4. A leitura inclusiva e a formação do leitor.
Os alunos brasiguaios gostam de ler e o fazem de maneira precária
como se pode perceber nos questionários que relataram a preferência
desses alunos por assistir televisão ou brincar – quando estudantes no
Brasil – mas que preferiam à televisão os livros – quando estudantes no
Paraguai. Tal discrepância evidente no simples relato de leituras dos
alunos brasiguaios aponta a falta de um projeto adequado de leitura
literária nas escolas. Projeto esse que insira tais alunos socialmente
perante seus colegas auxiliando-os naquilo que eles têm de maior
dificuldade e aproveitando as lições que esses alunos de vivências tão
diferenciadas possuem e que poderiam ser compartilhadas com o restante
de seus colegas tornando o ensino realmente um fator de inclusão social
e não um elemento a mais de segregação de sujeitos por suas etnias e
fronteiras geográficas.
Quanto aos pais, verifica-se nos questionários que o incentivo à
leitura – mesmo em casos de baixa escolaridade – é constante, mas com a
cultura familiar voltada à atividade de expectação televisiva fica
prejudicada como elemento de incentivo, demonstrando a necessidade de
um projeto maior que envolva os pais nessa empreitada pela leitura.
No que se refere ainda ao professores ficou evidente a
desmotivação pessoal na realização de tais projetos pelo fato de os
educadores sentirem-se sozinhos nessa empreitada difícil e penosa, mas
que pode ter frutos empolgantes e realizadores.
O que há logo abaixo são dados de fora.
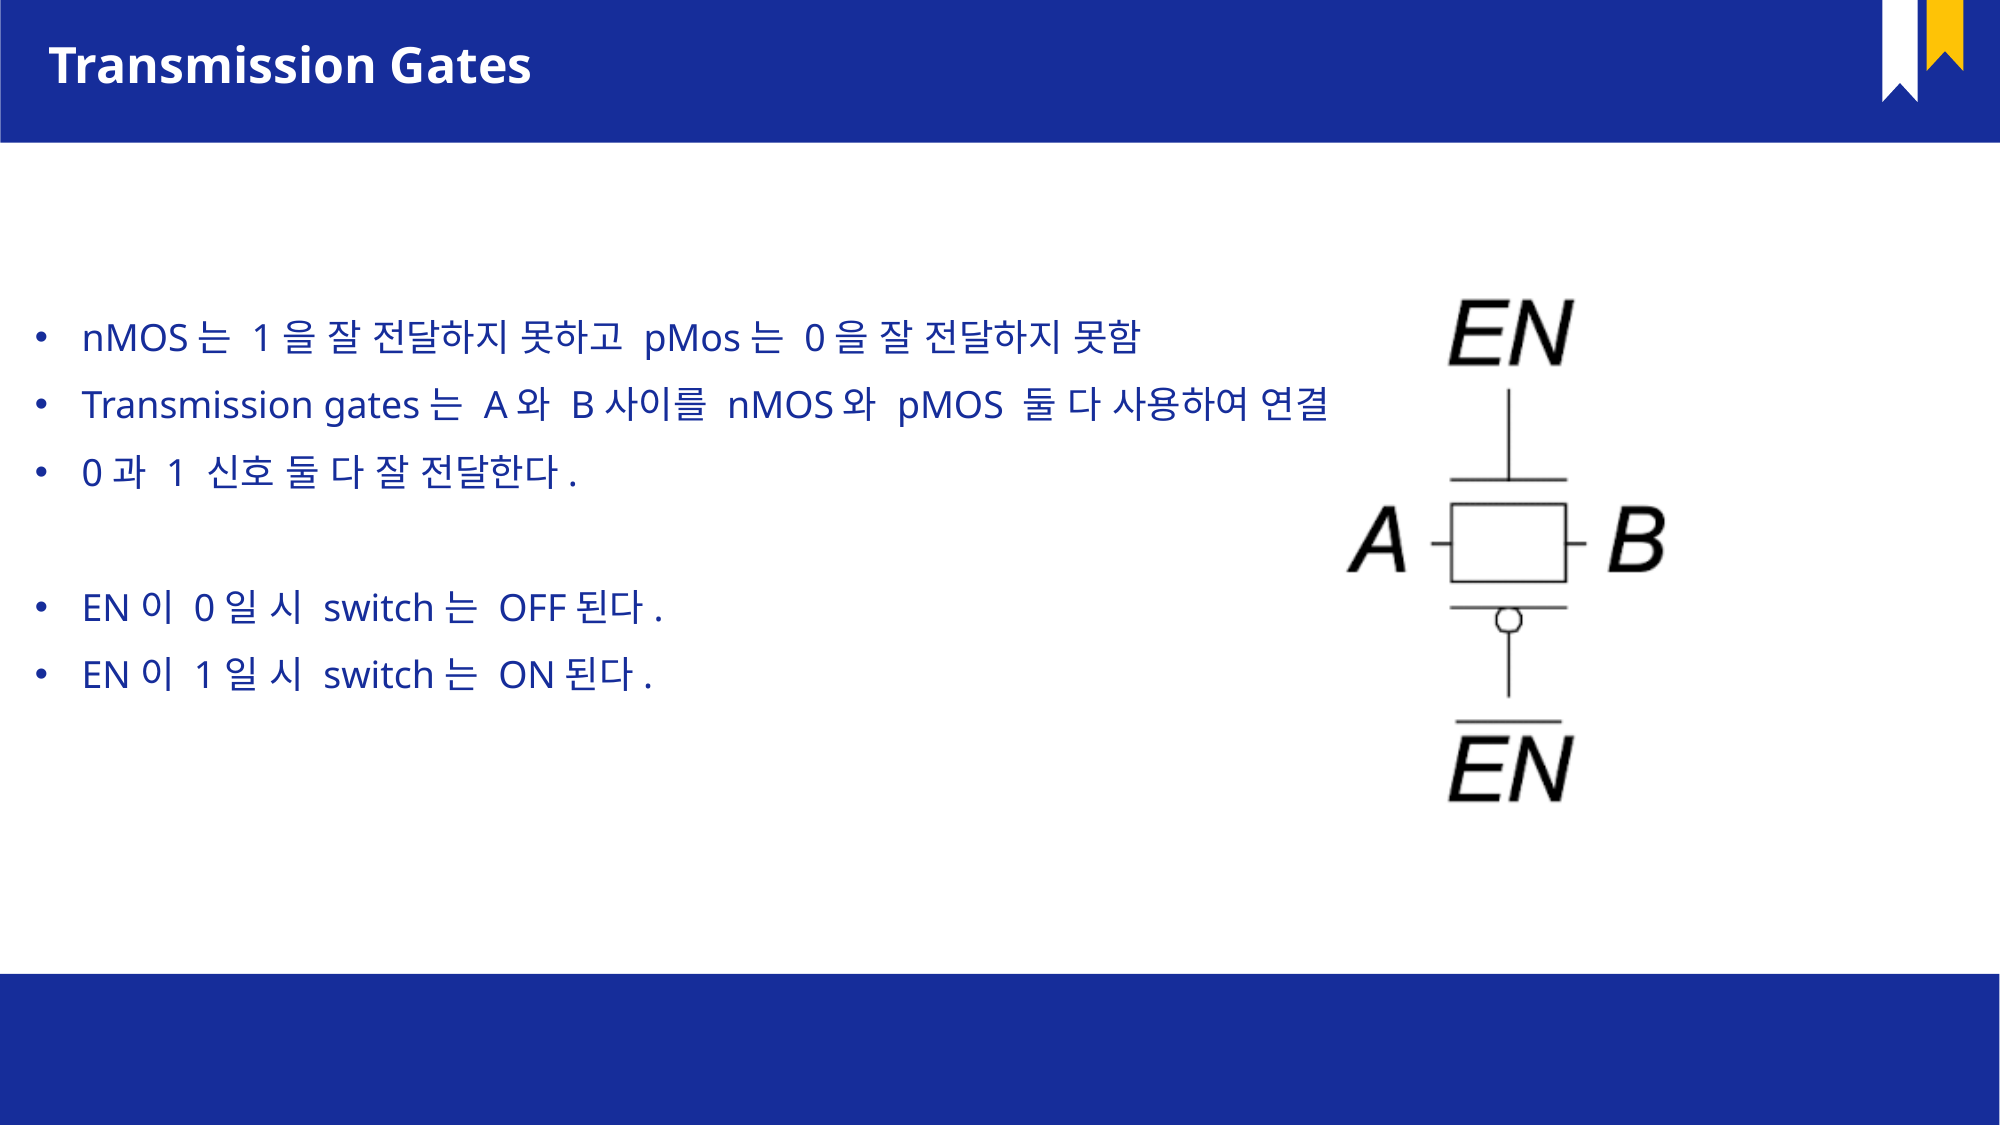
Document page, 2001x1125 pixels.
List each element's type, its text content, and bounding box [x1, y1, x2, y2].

list Transmission Gates [33, 33, 935, 118]
picture [1331, 283, 1679, 837]
text_box nMOS는 1을 잘 전달하지 못하고 pMos는 0을 잘 전달하지 못함 Transmission gates는 A와 B사이를 nMOS와 pMOS 둘 다 사용하여 연결 0과 1 신호 둘 다 잘 전달한다. EN이 0일 시 switch는 OFF된다. EN이 1일 시 switch는 ON된다. [20, 283, 1331, 772]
Não se deve esquecer que o cidadão pleno se faz através da leitura
e tal atividade não deve ser encarada pelas instituições da sociedade
como uma atividade a mais para completar um currículo, mas sim como,
talvez, a atividade mais importante na formação de um cidadão pleno
como se pode frisar através das palavras de Lajolo:
“O cidadão, para exercer plenamente sua cidadania , precisa
apossar-se da l inguagem l i terár ia , a l fabet izar-se nela , tornar-
se seu usuário competente , mesmo que nunca vá escrever um
l ivro: mas porque precisa ler muitos .” (LAJOLO, 1994, p .
106)
O aluno brasiguaio também necessita ser observado com os mesmos
olhos inclusores para exercer plenamente sua cidadania, apossando-se da
linguagem literária e perfazendo esse caminho maravilhoso da leitura
literária não como um atrasado no processo de formação como leitor, mas
como um sujeito que vem para acrescentar com suas vivências e se
desenvolver plenamente e o fará lendo muitos livros.